[Data in this exercise — start]

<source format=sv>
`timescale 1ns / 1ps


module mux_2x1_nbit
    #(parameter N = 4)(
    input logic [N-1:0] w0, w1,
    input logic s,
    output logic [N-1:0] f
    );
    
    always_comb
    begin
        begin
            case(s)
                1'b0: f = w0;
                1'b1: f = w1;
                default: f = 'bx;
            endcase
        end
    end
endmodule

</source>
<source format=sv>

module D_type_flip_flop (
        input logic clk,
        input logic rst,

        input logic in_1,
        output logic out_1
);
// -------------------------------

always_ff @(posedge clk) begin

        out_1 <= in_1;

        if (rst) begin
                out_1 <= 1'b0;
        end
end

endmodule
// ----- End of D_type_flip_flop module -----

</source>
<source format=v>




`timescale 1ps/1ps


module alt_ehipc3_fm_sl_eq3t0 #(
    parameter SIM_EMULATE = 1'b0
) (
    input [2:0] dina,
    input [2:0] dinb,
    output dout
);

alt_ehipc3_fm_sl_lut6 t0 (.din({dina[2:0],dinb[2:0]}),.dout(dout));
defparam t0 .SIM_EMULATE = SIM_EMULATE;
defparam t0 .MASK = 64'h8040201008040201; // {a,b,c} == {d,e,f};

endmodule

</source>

[Data in this exercise — finish]
[Data in this exercise — start]

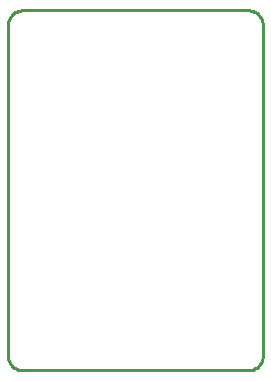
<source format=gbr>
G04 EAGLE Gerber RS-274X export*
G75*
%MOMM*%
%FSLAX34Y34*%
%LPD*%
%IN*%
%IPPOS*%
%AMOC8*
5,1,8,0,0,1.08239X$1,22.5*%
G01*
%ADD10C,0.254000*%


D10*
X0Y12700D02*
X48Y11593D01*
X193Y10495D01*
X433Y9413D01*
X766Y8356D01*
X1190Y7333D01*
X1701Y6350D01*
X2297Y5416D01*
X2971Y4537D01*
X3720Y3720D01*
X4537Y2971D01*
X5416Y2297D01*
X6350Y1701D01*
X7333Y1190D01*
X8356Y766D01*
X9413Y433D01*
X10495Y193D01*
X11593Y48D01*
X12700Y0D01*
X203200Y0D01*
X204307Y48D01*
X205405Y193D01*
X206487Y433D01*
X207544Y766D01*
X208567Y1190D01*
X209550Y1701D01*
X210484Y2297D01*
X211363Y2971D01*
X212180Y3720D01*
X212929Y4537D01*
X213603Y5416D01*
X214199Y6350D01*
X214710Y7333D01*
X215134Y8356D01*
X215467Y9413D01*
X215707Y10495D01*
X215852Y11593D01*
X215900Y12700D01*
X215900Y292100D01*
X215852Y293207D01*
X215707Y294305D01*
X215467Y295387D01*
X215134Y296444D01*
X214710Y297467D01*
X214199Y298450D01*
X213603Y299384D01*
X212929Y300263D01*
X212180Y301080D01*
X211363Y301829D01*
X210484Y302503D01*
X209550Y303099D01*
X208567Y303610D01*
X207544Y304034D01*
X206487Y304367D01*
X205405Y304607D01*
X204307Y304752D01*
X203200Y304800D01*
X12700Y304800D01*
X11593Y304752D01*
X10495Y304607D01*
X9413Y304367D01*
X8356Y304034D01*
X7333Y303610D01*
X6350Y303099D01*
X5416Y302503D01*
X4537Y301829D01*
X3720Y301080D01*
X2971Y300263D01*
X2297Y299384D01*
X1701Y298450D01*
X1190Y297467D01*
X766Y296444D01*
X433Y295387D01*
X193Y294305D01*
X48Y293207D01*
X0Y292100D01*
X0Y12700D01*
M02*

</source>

[Data in this exercise — finish]
[Data in this exercise — start]

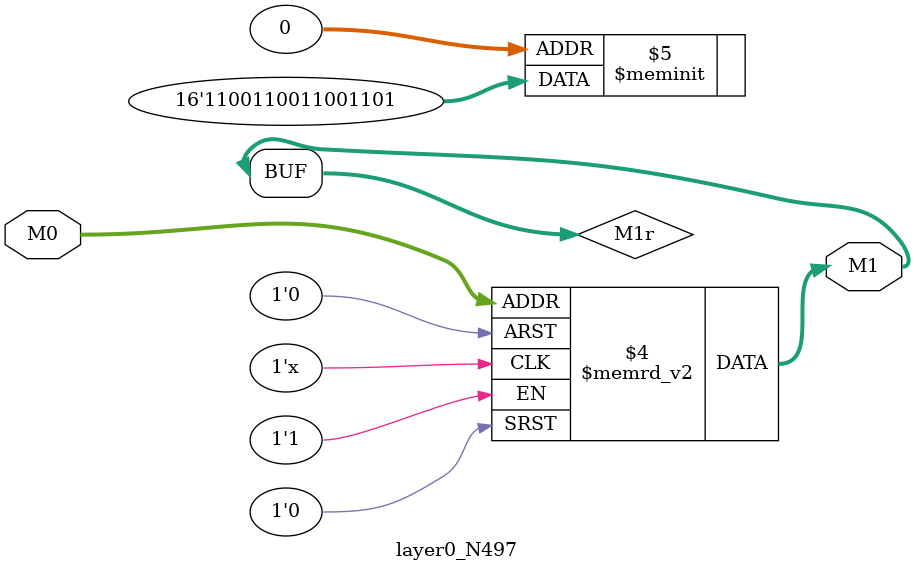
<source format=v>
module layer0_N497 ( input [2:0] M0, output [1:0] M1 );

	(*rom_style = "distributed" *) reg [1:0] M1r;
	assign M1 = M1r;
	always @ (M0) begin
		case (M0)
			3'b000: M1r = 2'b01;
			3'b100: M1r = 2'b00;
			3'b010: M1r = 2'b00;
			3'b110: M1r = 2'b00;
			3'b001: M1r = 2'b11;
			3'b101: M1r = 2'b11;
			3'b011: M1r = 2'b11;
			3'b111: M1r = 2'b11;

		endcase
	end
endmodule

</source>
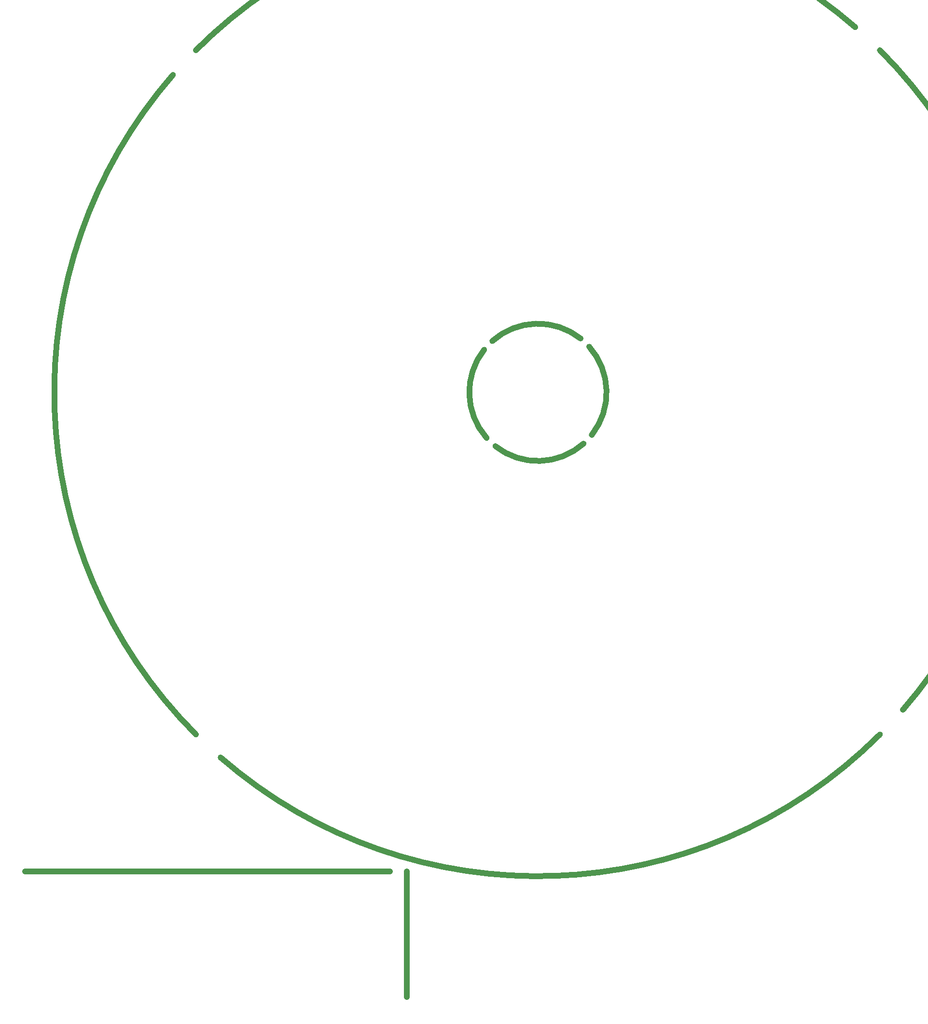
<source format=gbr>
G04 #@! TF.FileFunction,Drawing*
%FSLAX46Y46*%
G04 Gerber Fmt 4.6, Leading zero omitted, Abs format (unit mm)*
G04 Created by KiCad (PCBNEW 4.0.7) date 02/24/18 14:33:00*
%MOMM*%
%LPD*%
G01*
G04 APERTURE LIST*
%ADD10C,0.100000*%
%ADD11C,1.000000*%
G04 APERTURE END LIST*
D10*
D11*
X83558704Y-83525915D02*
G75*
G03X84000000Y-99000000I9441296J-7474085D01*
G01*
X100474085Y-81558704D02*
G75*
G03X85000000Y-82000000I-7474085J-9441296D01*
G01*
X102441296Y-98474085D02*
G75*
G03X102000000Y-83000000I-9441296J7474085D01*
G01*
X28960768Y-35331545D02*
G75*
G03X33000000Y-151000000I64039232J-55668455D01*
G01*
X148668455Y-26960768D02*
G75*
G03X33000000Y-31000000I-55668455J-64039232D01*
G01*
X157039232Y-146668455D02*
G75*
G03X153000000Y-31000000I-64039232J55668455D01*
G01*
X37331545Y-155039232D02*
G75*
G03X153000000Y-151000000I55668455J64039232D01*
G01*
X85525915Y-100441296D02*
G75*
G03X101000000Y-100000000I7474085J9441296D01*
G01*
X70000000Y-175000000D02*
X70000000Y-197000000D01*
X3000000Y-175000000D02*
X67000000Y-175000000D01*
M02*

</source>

[Data in this exercise — finish]

§ **Task objective**
Copy each line of the entries that includes the word "input".

§ **Exercise output**
    input logic [N-1:0] w0, w1,
    input logic s,
        input logic clk,
        input logic rst,
        input logic in_1,
    input [2:0] dina,
    input [2:0] dinb,
module layer0_N497 ( input [2:0] M0, output [1:0] M1 );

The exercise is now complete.